Corrigan is an aspiring fashion designer who attended the casting call with Ya-Ya Delight, a part-time drag performer, because they work the same day job – waiting tables at Red Lobster.

“It's about time someone is doing a show like this, but I think a better name for it would be ‘Jersey Fruit,’” Corrigan joked.

Von Allena only needed to hear a one-sentence radio promo to know that he would be making the trip up from Washington, D.C., for the casting call.

“It asked: ‘Are you the gay Snooki?’ And I was like: ‘Hell yes I am!’” said Allena, a 22-year-old Bergen County native, while glaring into a full-length mirror he brought with him and spraying a cloud of hairspray on his already-quaffed hair. “I’m just going to be myself. But I’m going to take a shot of Bacardi before I go in. It was only $3.17, so it was a bargain. And we’re listening to Beyonce, because she’s really my inspiration.”

If Allena's parents ever see him on the show, it will be how they learn that he is gay.

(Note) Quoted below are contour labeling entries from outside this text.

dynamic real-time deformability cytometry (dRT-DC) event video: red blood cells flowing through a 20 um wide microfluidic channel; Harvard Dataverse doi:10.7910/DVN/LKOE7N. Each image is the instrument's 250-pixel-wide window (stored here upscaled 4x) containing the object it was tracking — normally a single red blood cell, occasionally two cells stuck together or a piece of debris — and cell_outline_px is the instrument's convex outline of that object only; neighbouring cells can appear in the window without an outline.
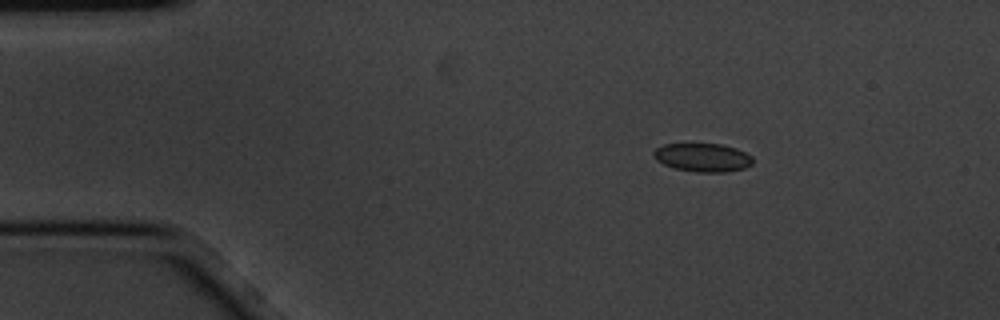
{"species": "common noctule bat (a hibernating species)", "species_latin": "Nyctalus noctula", "temperature_condition": "cold", "stored_images_in_passage": 4, "camera_frame_rate_fps": 3000, "um_per_image_px": 0.085, "animal": {"sex": "male", "body_mass_g": 20.1, "forearm_length_mm": 53.5}, "frame": {"image": 1, "passage_image": 2, "time_ms": 0.333, "image_size_px": [1000, 320], "cell_outline_px": [[752, 164], [744, 168], [724, 172], [696, 172], [676, 168], [664, 164], [656, 160], [652, 152], [656, 148], [664, 144], [720, 144], [736, 148], [752, 156]], "centroid_in_image_um": [59.72, 13.38], "position_along_channel_um": 25.3, "area_um2": 16.3}}
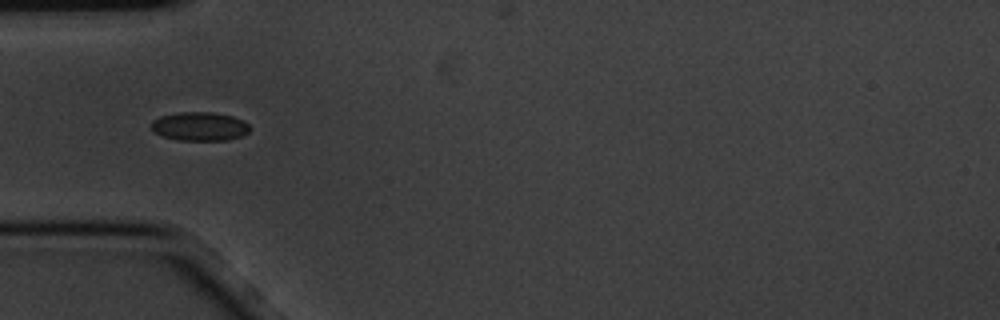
{"frame": {"image": 2, "passage_image": 4, "time_ms": 1.0, "image_size_px": [1000, 320], "cell_outline_px": [[252, 128], [248, 132], [240, 136], [228, 140], [176, 140], [152, 132], [148, 124], [152, 120], [160, 116], [180, 112], [212, 112], [232, 116], [244, 120]], "centroid_in_image_um": [16.94, 10.74], "position_along_channel_um": 68.1, "area_um2": 16.76}}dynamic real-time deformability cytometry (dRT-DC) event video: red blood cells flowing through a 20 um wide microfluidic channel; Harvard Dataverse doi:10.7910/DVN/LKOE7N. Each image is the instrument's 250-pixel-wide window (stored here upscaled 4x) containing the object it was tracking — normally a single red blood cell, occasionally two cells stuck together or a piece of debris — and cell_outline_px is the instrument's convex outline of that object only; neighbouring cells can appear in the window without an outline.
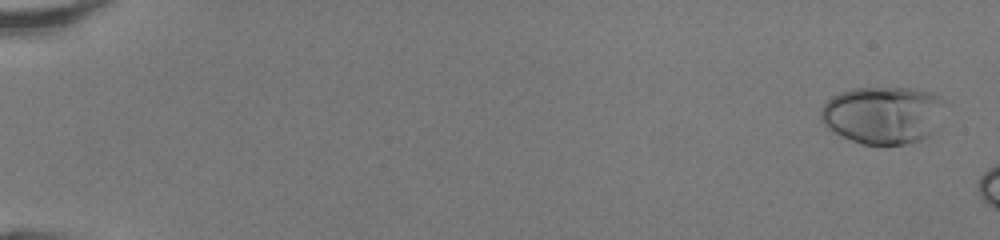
{"species": "human", "species_latin": "Homo sapiens", "temperature_condition": "room temperature", "stored_images_in_passage": 8, "camera_frame_rate_fps": 3000, "um_per_image_px": 0.085, "donor": {"sex": "female"}, "frame": {"image": 1, "passage_image": 2, "time_ms": 0.333, "image_size_px": [1000, 240], "cell_outline_px": [[940, 104], [928, 136], [920, 140], [904, 144], [860, 144], [828, 128], [824, 124], [820, 116], [820, 112], [824, 104], [832, 96], [840, 92], [856, 88], [916, 88], [928, 92], [936, 96], [940, 100]], "centroid_in_image_um": [74.92, 9.76], "position_along_channel_um": 10.1, "area_um2": 40.17}}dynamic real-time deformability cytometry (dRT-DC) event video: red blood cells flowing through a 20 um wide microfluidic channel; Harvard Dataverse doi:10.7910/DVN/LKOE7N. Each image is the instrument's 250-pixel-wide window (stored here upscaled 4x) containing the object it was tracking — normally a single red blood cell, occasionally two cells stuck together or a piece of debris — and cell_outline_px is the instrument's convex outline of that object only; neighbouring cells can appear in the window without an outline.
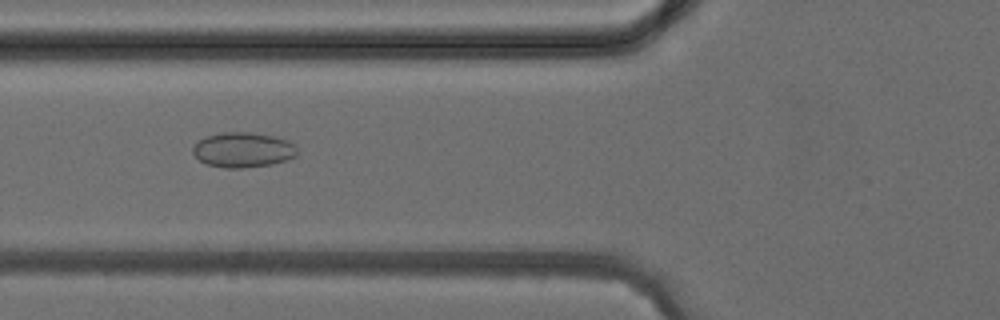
{"species": "common noctule bat (a hibernating species)", "species_latin": "Nyctalus noctula", "temperature_condition": "cold", "stored_images_in_passage": 2, "camera_frame_rate_fps": 3000, "um_per_image_px": 0.085, "animal": {"sex": "female", "body_mass_g": 24.6, "forearm_length_mm": 56.2}, "frame": {"image": 1, "passage_image": 2, "time_ms": 1.0, "image_size_px": [1000, 320], "cell_outline_px": [[296, 156], [272, 164], [244, 168], [224, 168], [204, 164], [192, 152], [192, 148], [200, 140], [208, 136], [220, 132], [248, 132], [276, 136], [288, 140], [296, 144]], "centroid_in_image_um": [20.66, 12.74], "position_along_channel_um": 105.1, "area_um2": 21.39}}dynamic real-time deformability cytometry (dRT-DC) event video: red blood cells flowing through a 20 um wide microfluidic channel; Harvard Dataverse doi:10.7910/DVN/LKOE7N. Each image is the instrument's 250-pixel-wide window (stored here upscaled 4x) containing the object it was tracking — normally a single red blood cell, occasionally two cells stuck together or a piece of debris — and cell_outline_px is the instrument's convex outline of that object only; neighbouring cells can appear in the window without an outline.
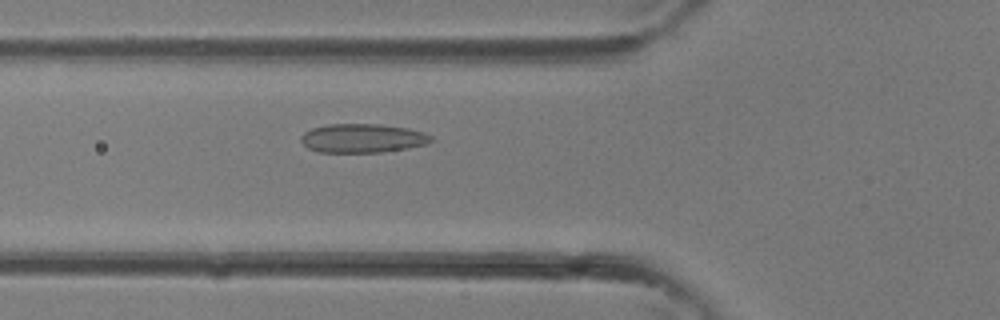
{"species": "common noctule bat (a hibernating species)", "species_latin": "Nyctalus noctula", "temperature_condition": "room temperature", "stored_images_in_passage": 35, "camera_frame_rate_fps": 3000, "um_per_image_px": 0.085, "animal": {"sex": "female"}, "frame": {"image": 1, "passage_image": 12, "time_ms": 3.667, "image_size_px": [1000, 320], "cell_outline_px": [[432, 140], [428, 144], [408, 148], [380, 152], [320, 152], [308, 148], [300, 140], [300, 136], [304, 132], [312, 128], [328, 124], [380, 124], [408, 128], [424, 132], [432, 136]], "centroid_in_image_um": [30.82, 11.74], "position_along_channel_um": 95.0, "area_um2": 21.96}}
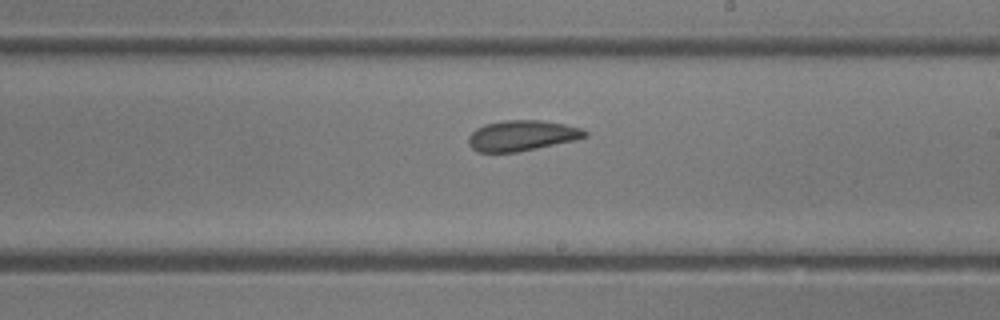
{"frame": {"image": 2, "passage_image": 20, "time_ms": 6.333, "image_size_px": [1000, 320], "cell_outline_px": [[588, 136], [576, 140], [516, 152], [476, 152], [468, 144], [468, 136], [476, 128], [484, 124], [504, 120], [540, 120], [564, 124], [584, 128], [588, 132]], "centroid_in_image_um": [44.37, 11.52], "position_along_channel_um": 244.6, "area_um2": 20.87}}
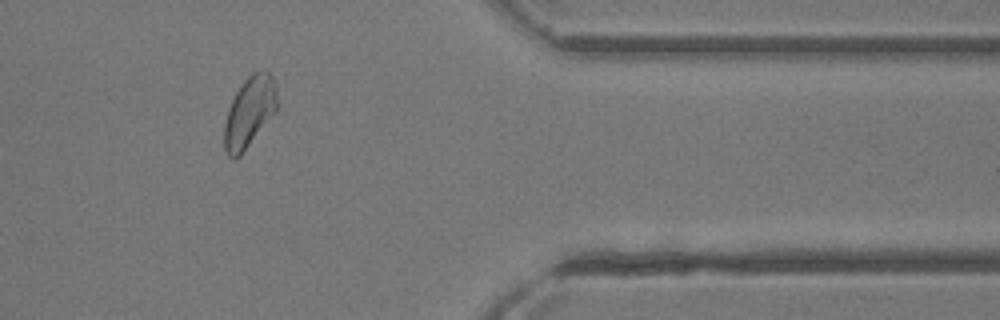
{"frame": {"image": 3, "passage_image": 29, "time_ms": 9.333, "image_size_px": [1000, 320], "cell_outline_px": [[276, 112], [240, 156], [232, 160], [228, 156], [224, 148], [224, 124], [228, 108], [236, 92], [244, 80], [252, 72], [268, 72], [272, 76], [276, 84]], "centroid_in_image_um": [21.18, 9.55], "position_along_channel_um": 390.2, "area_um2": 21.68}}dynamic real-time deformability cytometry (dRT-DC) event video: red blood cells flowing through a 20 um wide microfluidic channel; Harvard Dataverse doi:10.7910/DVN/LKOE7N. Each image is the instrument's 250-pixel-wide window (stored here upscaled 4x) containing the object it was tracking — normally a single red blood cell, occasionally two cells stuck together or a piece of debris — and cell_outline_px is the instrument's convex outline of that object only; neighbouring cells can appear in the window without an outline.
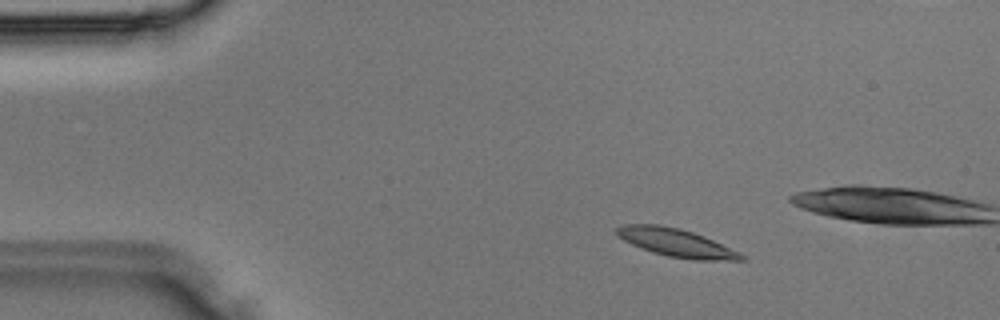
{"species": "Egyptian fruit bat (a non-hibernating species)", "species_latin": "Rousettus aegyptiacus", "temperature_condition": "room temperature", "stored_images_in_passage": 7, "camera_frame_rate_fps": 3000, "um_per_image_px": 0.085, "animal": {"sex": "male"}, "frame": {"image": 1, "passage_image": 2, "time_ms": 0.333, "image_size_px": [1000, 320], "cell_outline_px": [[744, 260], [692, 260], [668, 256], [652, 252], [632, 244], [616, 236], [616, 228], [624, 224], [660, 224], [680, 228], [704, 236], [740, 252], [744, 256]], "centroid_in_image_um": [57.46, 20.62], "position_along_channel_um": 27.5, "area_um2": 20.35}}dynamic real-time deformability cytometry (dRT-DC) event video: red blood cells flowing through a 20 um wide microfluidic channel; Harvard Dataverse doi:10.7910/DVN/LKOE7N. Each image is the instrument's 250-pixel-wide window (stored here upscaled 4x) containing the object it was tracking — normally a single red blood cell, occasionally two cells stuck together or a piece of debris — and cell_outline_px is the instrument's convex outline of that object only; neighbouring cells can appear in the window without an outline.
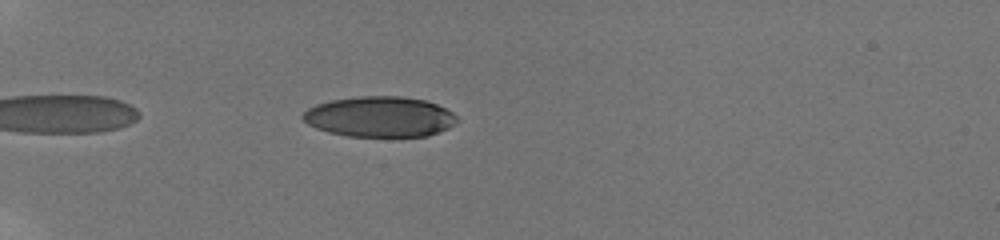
{"species": "human", "species_latin": "Homo sapiens", "temperature_condition": "room temperature", "stored_images_in_passage": 40, "camera_frame_rate_fps": 3000, "um_per_image_px": 0.085, "donor": {"sex": "male"}, "frame": {"image": 1, "passage_image": 7, "time_ms": 1.333, "image_size_px": [1000, 240], "cell_outline_px": [[460, 120], [456, 124], [448, 128], [428, 136], [348, 136], [328, 132], [316, 128], [300, 120], [300, 116], [308, 108], [316, 104], [332, 100], [360, 96], [400, 96], [424, 100], [436, 104], [452, 112]], "centroid_in_image_um": [32.26, 9.92], "position_along_channel_um": 52.7, "area_um2": 36.47}}
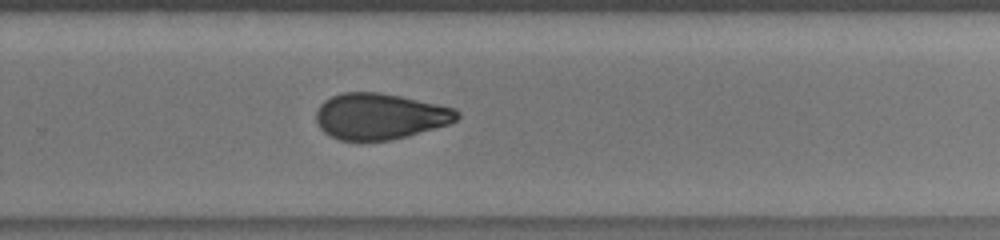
{"frame": {"image": 2, "passage_image": 27, "time_ms": 8.667, "image_size_px": [1000, 240], "cell_outline_px": [[460, 116], [456, 120], [448, 124], [408, 136], [388, 140], [340, 140], [324, 132], [320, 128], [316, 120], [316, 112], [320, 104], [324, 100], [340, 92], [380, 92], [400, 96], [456, 108], [460, 112]], "centroid_in_image_um": [32.29, 9.87], "position_along_channel_um": 297.5, "area_um2": 37.8}}
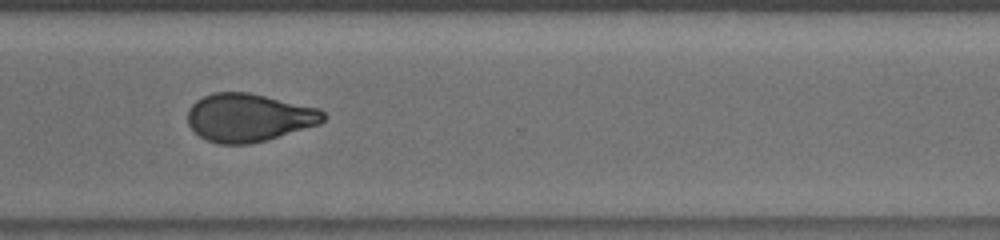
{"frame": {"image": 3, "passage_image": 33, "time_ms": 10.0, "image_size_px": [1000, 240], "cell_outline_px": [[328, 116], [320, 124], [268, 140], [248, 144], [220, 144], [208, 140], [200, 136], [188, 124], [188, 108], [196, 100], [212, 92], [248, 92], [320, 108]], "centroid_in_image_um": [21.18, 9.99], "position_along_channel_um": 349.4, "area_um2": 38.21}, "authors_computed_cell_mechanics": {"area_um2": 38.148, "velocity_mm_per_s": 3.8964, "shape_relaxation_time_tau1_ms": 7.2216, "shape_relaxation_time_tau2_ms": 2.3817, "deformation_change_tau1": 0.1872, "deformation_change_tau2": 0.0768}}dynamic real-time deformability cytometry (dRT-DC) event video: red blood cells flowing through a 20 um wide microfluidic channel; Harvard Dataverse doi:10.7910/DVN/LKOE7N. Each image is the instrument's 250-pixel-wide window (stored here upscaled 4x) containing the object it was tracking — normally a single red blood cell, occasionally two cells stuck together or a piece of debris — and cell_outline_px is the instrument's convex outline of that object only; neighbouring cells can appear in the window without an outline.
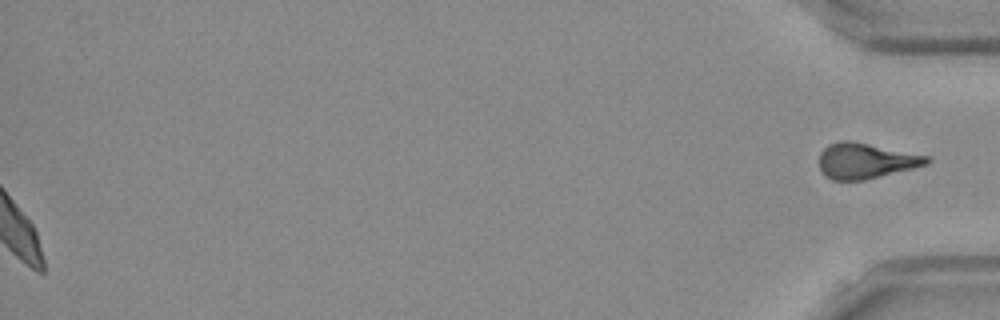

“Oh, they don’t know yet,” he said while glancing briefly up from the mirror. “But I figure I’d be able to walk up to them and be like: ‘Here’s a check. Want to judge me now?’”

But not all of the reality hopefuls were eccentric.

Staten Island resident Victoria Bevilacqua quietly waited for her turn to audition on the dance floor, sipping from a bottle of Corona and conducting last-minute makeup checks.

“I heard about this on the Internet and wanted to be part of it because I wanted to support my community. So I went out and got a new outfit, put on some makeup and now I’m here,” said Bevilacqua, 24. “But I think I'd be good for it, because I’m pretty, I'm oozing with personality and I know how to have a good time.”

The Los Angeles and New York-based producers acknowledged that Hammonton – a close-knit, heavily Italian-American and Roman Catholic community – was a strange place to conduct the first of several planned auditions. The other planned locations included New York, Philadelphia and Atlantic City.

“We looked on the Internet and found out that Hammonton was home to one of the only gay nightclubs in all of South Jersey. It was very surprising,” Friedman said. “But we came here a few times to scout it out, and we fell in love with it.”

“In fact, this building used to be a church,” Siegel said of Club In Or Out. “It's definitely an unusual location.”

Mayor Steve DiDonato voiced no opposition to the planned show or the kind of attention it would bring to the sleepy town if it is featured in the show.

“Hammonton welcomes all without prejudice,” he said.

And, for many of Saturday’s hopefuls, that was a good thing.

“I couldn't live here. It’s not big enough for my ego,” Allena said. “But I'd definitely come back here, especially in the summer time. I hear they have great blueberries.”